Scientific classification
- Kingdom: Animalia
- Phylum: Chordata
- Class: Actinopterygii
- Order: Acanthuriformes
- Family: Leiognathidae
- Genus: Aurigequula
- Species: A. longispinis
- Binomial name: Aurigequula longispinis (Valenciennes, 1835)
- Synonyms: Equula longispinis Valenciennes, 1835; Leiognathus longispinis (Valenciennes, 1835); Equula smithursti (Ramsay and Ogilby, 1886); Leiognathus smithursti (Ramsay and Ogilby, 1886);

= Aurigequula longispinis =

- Authority: (Valenciennes, 1835)
- Conservation status: LC
- Synonyms: Equula longispinis Valenciennes, 1835, Leiognathus longispinis (Valenciennes, 1835), Equula smithursti (Ramsay and Ogilby, 1886), Leiognathus smithursti (Ramsay and Ogilby, 1886)

Species of fish

Aurigequula longispinis, commonly known as the longspine- or Smithurst's ponyfish, is a fish of brackish and marine waters found in the Indian and western Pacific Oceans, from India through Malaysia and Indonesia south to northern Australia and east to the Philippines and Fiji It was described in 1835 by French Zoologist Achille Valenciennes from a specimen caught off Waigeo island in Irian Jaya in New Guinea.
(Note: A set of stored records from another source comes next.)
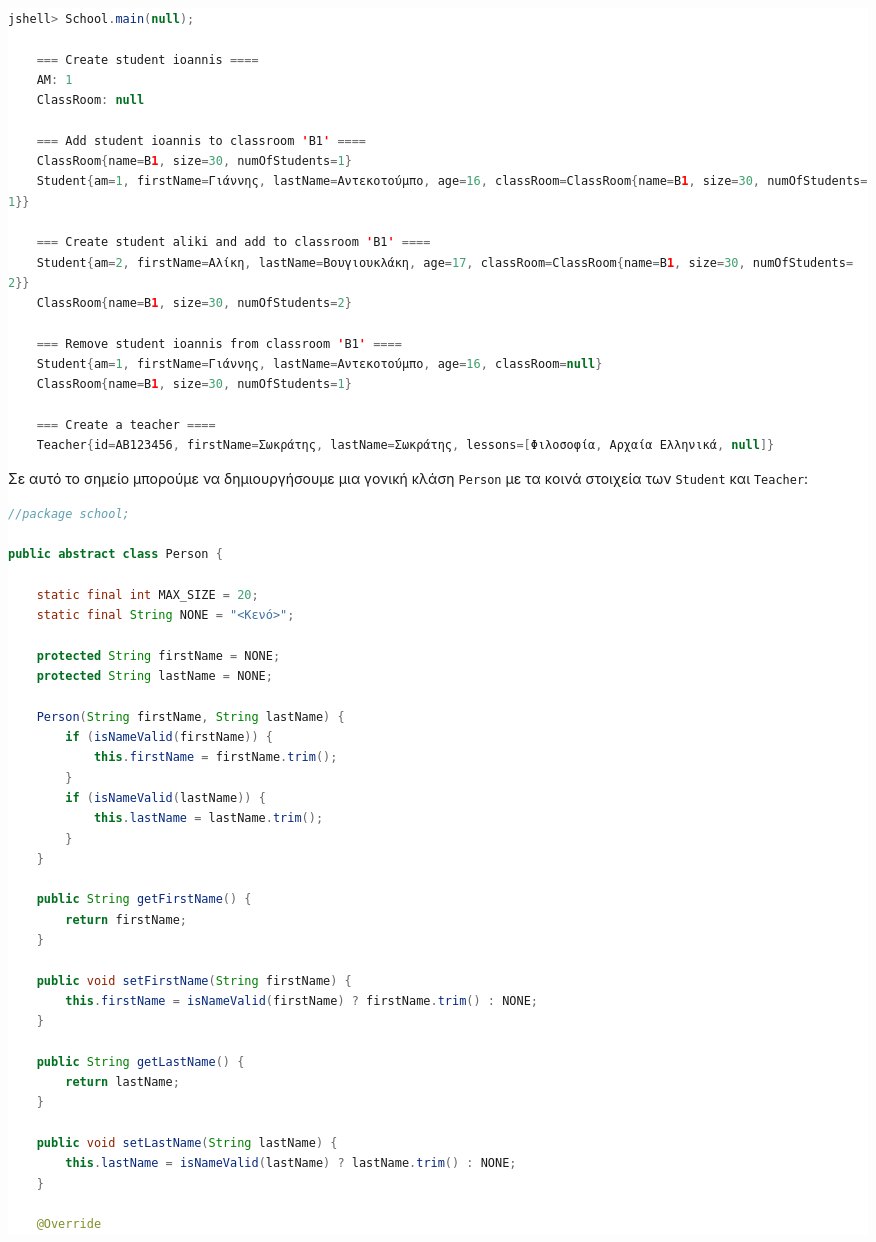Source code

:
 ```Java
jshell> School.main(null);

    === Create student ioannis ====
    AM: 1
    ClassRoom: null
    
    === Add student ioannis to classroom 'B1' ====
    ClassRoom{name=Β1, size=30, numOfStudents=1}
    Student{am=1, firstName=Γιάννης, lastName=Αντεκοτούμπο, age=16, classRoom=ClassRoom{name=Β1, size=30, numOfStudents=1}}
    
    === Create student aliki and add to classroom 'B1' ====
    Student{am=2, firstName=Αλίκη, lastName=Βουγιουκλάκη, age=17, classRoom=ClassRoom{name=Β1, size=30, numOfStudents=2}}
    ClassRoom{name=Β1, size=30, numOfStudents=2}
    
    === Remove student ioannis from classroom 'B1' ====
    Student{am=1, firstName=Γιάννης, lastName=Αντεκοτούμπο, age=16, classRoom=null}
    ClassRoom{name=Β1, size=30, numOfStudents=1}

    === Create a teacher ====
    Teacher{id=AB123456, firstName=Σωκράτης, lastName=Σωκράτης, lessons=[Φιλοσοφία, Αρχαία Ελληνικά, null]}
```
Σε αυτό το σημείο μπορούμε να δημιουργήσουμε μια γονική κλάση ```Person``` με τα κοινά στοιχεία των ```Student``` και ```Teacher```:

```java
//package school;

public abstract class Person {

    static final int MAX_SIZE = 20;
    static final String NONE = "<Κενό>";

    protected String firstName = NONE;
    protected String lastName = NONE;

    Person(String firstName, String lastName) {
        if (isNameValid(firstName)) {
            this.firstName = firstName.trim();
        }
        if (isNameValid(lastName)) {
            this.lastName = lastName.trim();
        }
    }

    public String getFirstName() {
        return firstName;
    }

    public void setFirstName(String firstName) {
        this.firstName = isNameValid(firstName) ? firstName.trim() : NONE;
    }

    public String getLastName() {
        return lastName;
    }

    public void setLastName(String lastName) {
        this.lastName = isNameValid(lastName) ? lastName.trim() : NONE;
    }

    @Override
```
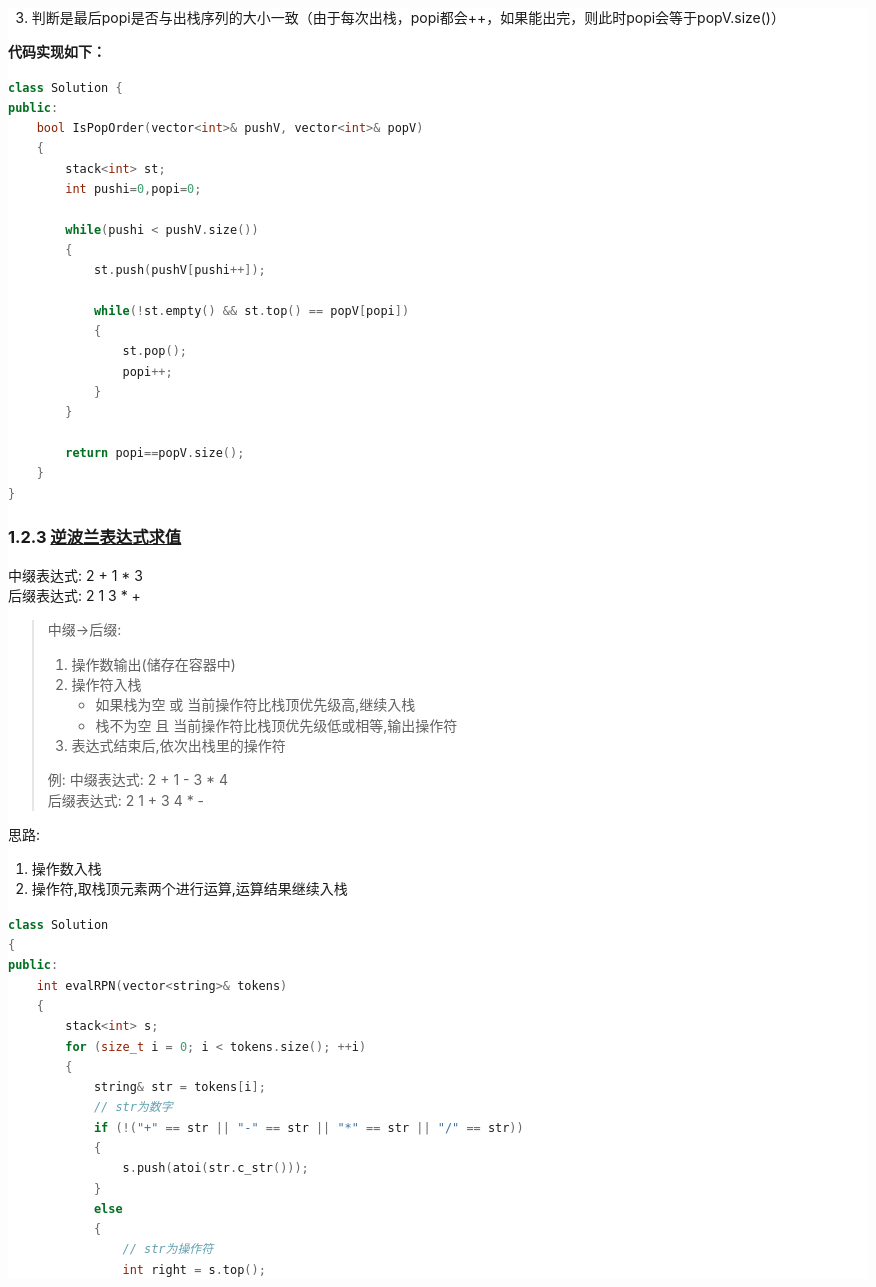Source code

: 3. 判断是最后popi是否与出栈序列的大小一致（由于每次出栈，popi都会++，如果能出完，则此时popi会等于popV.size()）

**代码实现如下：**
```C++
class Solution {
public:
    bool IsPopOrder(vector<int>& pushV, vector<int>& popV) 
    {
        stack<int> st;
        int pushi=0,popi=0;
      
        while(pushi < pushV.size())
        {
            st.push(pushV[pushi++]);
 
            while(!st.empty() && st.top() == popV[popi])
            {
                st.pop();
                popi++;
            }
        }
 
        return popi==popV.size();
    }
}
```

### 1.2.3 [逆波兰表达式求值](https://leetcode.cn/problems/evaluate-reverse-polish-notation/description/)
中缀表达式: 2 + 1 * 3  
后缀表达式: 2 1 3 * +  
>中缀->后缀:
>1. 操作数输出(储存在容器中)
>2. 操作符入栈
>    - 如果栈为空 或 当前操作符比栈顶优先级高,继续入栈
>    - 栈不为空 且 当前操作符比栈顶优先级低或相等,输出操作符
>3. 表达式结束后,依次出栈里的操作符
> 
>例:
>中缀表达式: 2 + 1 - 3 * 4   
>后缀表达式: 2 1 + 3 4 * - 

思路:
1. 操作数入栈
2. 操作符,取栈顶元素两个进行运算,运算结果继续入栈

```c++
class Solution 
{
public:
    int evalRPN(vector<string>& tokens) 
    {
        stack<int> s;
        for (size_t i = 0; i < tokens.size(); ++i) 
        {
            string& str = tokens[i];
            // str为数字
            if (!("+" == str || "-" == str || "*" == str || "/" == str)) 
            {
                s.push(atoi(str.c_str()));
            } 
            else 
            {
                // str为操作符
                int right = s.top();
```
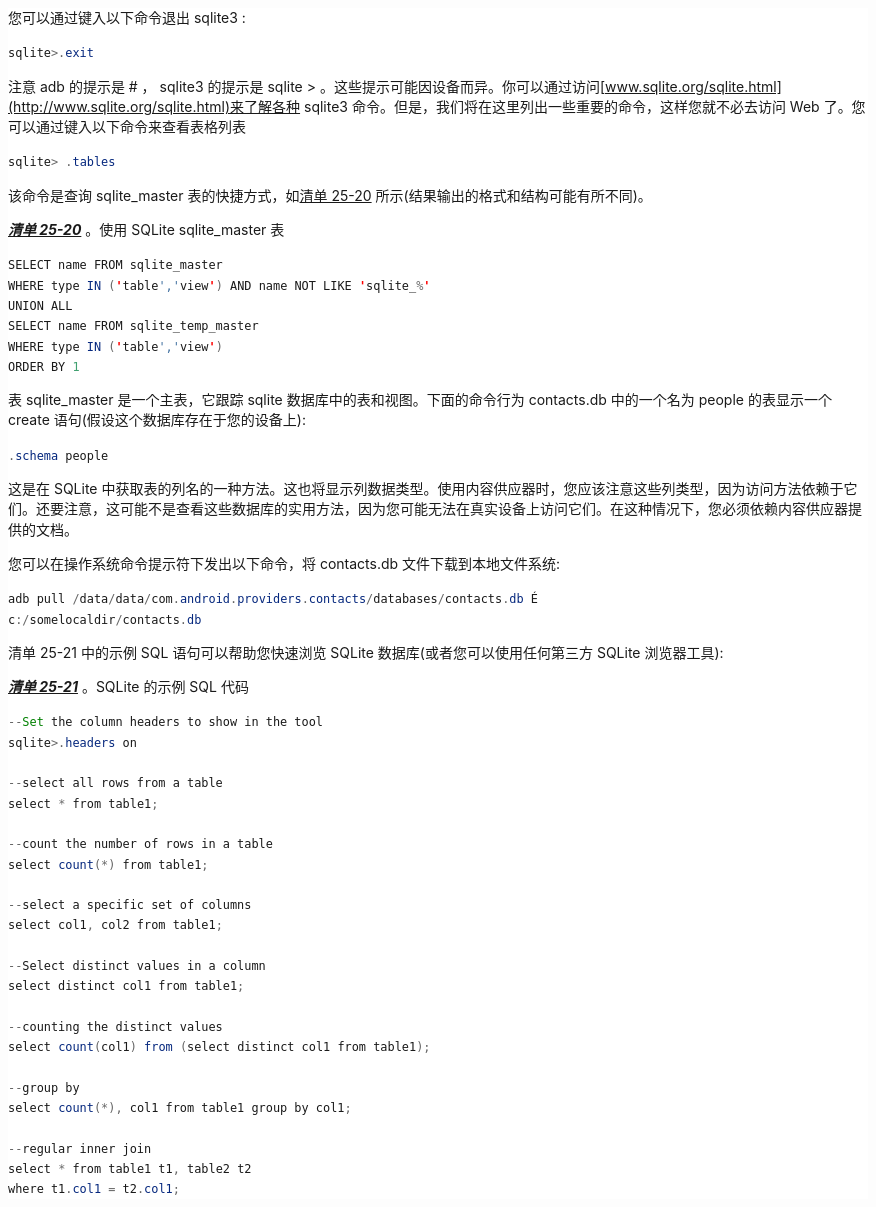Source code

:您可以通过键入以下命令退出 sqlite3 :

```java
sqlite>.exit
```

注意 adb 的提示是 # ， sqlite3 的提示是 sqlite > 。这些提示可能因设备而异。你可以通过访问[www.sqlite.org/sqlite.html](http://www.sqlite.org/sqlite.html)来了解各种 sqlite3 命令。但是，我们将在这里列出一些重要的命令，这样您就不必去访问 Web 了。您可以通过键入以下命令来查看表格列表

```java
sqlite> .tables
```

该命令是查询 sqlite_master 表的快捷方式，如[清单 25-20](#list20) 所示(结果输出的格式和结构可能有所不同)。

[***清单 25-20***](#_list20) 。使用 SQLite sqlite_master 表

```java
SELECT name FROM sqlite_master
WHERE type IN ('table','view') AND name NOT LIKE 'sqlite_%'
UNION ALL
SELECT name FROM sqlite_temp_master
WHERE type IN ('table','view')
ORDER BY 1
```

表 sqlite_master 是一个主表，它跟踪 sqlite 数据库中的表和视图。下面的命令行为 contacts.db 中的一个名为 people 的表显示一个 create 语句(假设这个数据库存在于您的设备上):

```java
.schema people
```

这是在 SQLite 中获取表的列名的一种方法。这也将显示列数据类型。使用内容供应器时，您应该注意这些列类型，因为访问方法依赖于它们。还要注意，这可能不是查看这些数据库的实用方法，因为您可能无法在真实设备上访问它们。在这种情况下，您必须依赖内容供应器提供的文档。

您可以在操作系统命令提示符下发出以下命令，将 contacts.db 文件下载到本地文件系统:

```java
adb pull /data/data/com.android.providers.contacts/databases/contacts.db É
c:/somelocaldir/contacts.db
```

清单 25-21 中的示例 SQL 语句可以帮助您快速浏览 SQLite 数据库(或者您可以使用任何第三方 SQLite 浏览器工具):

[***清单 25-21***](#_list21) 。SQLite 的示例 SQL 代码

```java
--Set the column headers to show in the tool
sqlite>.headers on

--select all rows from a table
select * from table1;

--count the number of rows in a table
select count(*) from table1;

--select a specific set of columns
select col1, col2 from table1;

--Select distinct values in a column
select distinct col1 from table1;

--counting the distinct values
select count(col1) from (select distinct col1 from table1);

--group by
select count(*), col1 from table1 group by col1;

--regular inner join
select * from table1 t1, table2 t2
where t1.col1 = t2.col1;
```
In 1886 Ramsay and Ogilby described what turned out to the same species from Hood Lagoon in Papua New Guinea, naming it Leiognathus smithursti. In 2008, ichthyologists Prosanta Chakrabarty and John S. Sparks resurrected the genus Aurigequula and placed L. longispinis and L. fasciatus in it, on the basis of a horizontal row of yellow markings on their flanks and elongated second spine of the dorsal fin. However, a molecular study showed that the genus Leiognathus was nested within Aurigequula, and hence the genera were merged once more.

The longspine ponyfish reaches a total length of 16 cm. It is distinguished by a long spine on both its dorsal and anal fin.

Found to depths of around 40 m, the longspine ponyfish forages on the sea floor, generally in murky environs, consuming fish, crustaceans, arrow worms, nematodes, and shellfish such as bivalves, and gastropods.

Like all members of the ponyfish family, the longspine ponyfish is bioluminescent. The ventral surface glows, which is thought to provide camouflage and confuse predators.